I am struggling trying convert a dataframe containing multiple datetime columns into a version with a daterange.
A smaller example would look somewhat like this:
So from:
key date_upgrade1 date_upgrade2
0 key1 2020-07-31 2020-08-31
1 key2 2020-05-31 NaT
to:
month key upgrade1 upgrade2
0 2020-06-01 key1 0 0
1 2020-07-01 key1 0 0
2 2020-08-01 key1 1 0
3 2020-09-01 key1 1 1
4 2020-06-01 key2 1 0
5 2020-07-01 key2 1 0
6 2020-08-01 key2 1 0
7 2020-09-01 key2 1 0
where upgrade1 and upgrade 2 are "0" if the upgrade has not yet been done and "1" if the upgrade was already performed.
Actually, I am quite lost at the moment.

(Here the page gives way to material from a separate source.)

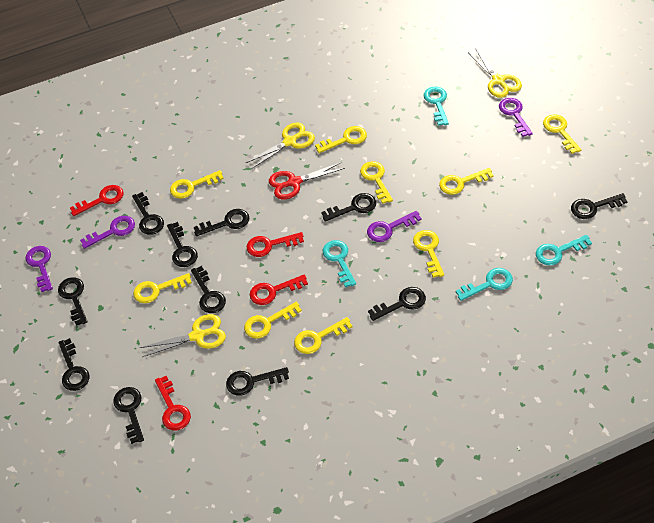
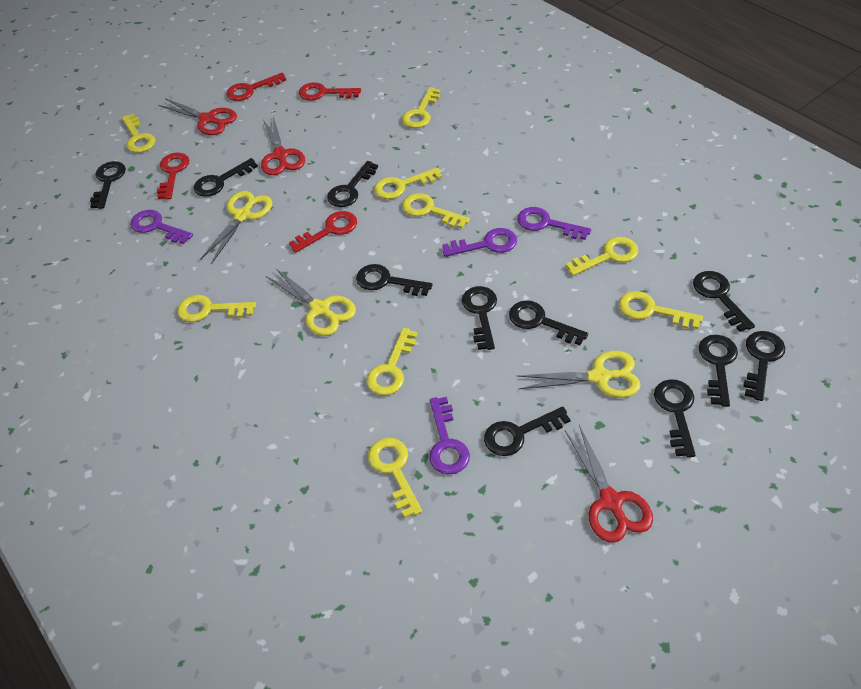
red scissors: [269,162,345,199] = 1 -> [158,98,237,135] [261,116,305,175] [565,425,653,542] = 3
turquoise key: [323,240,356,287] [424,87,449,126] [456,268,513,301] [536,235,592,265] = 4 -> none = 0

I managed to create the empty date_range dataframe. But I am not sure how to duplicate it for multiple keys and change all values after the upgrade date to 1.
Any help is appreciated.
CodePudding user response:
Answered the question myself in the meantime:
df = [
df1.assign(month=t)
for t in pd.date_range(first_date, now, freq='MS')
]
df = pd.concat(df)
df.reset_index(drop=True, inplace=True)
df["upgrade1"] = df.month.gt(df.date_upgrade1).astype('int')
df["upgrade2"] = df.month.gt(df.date_upgrade2).astype('int')
with df1 defined as the upper DataFrame.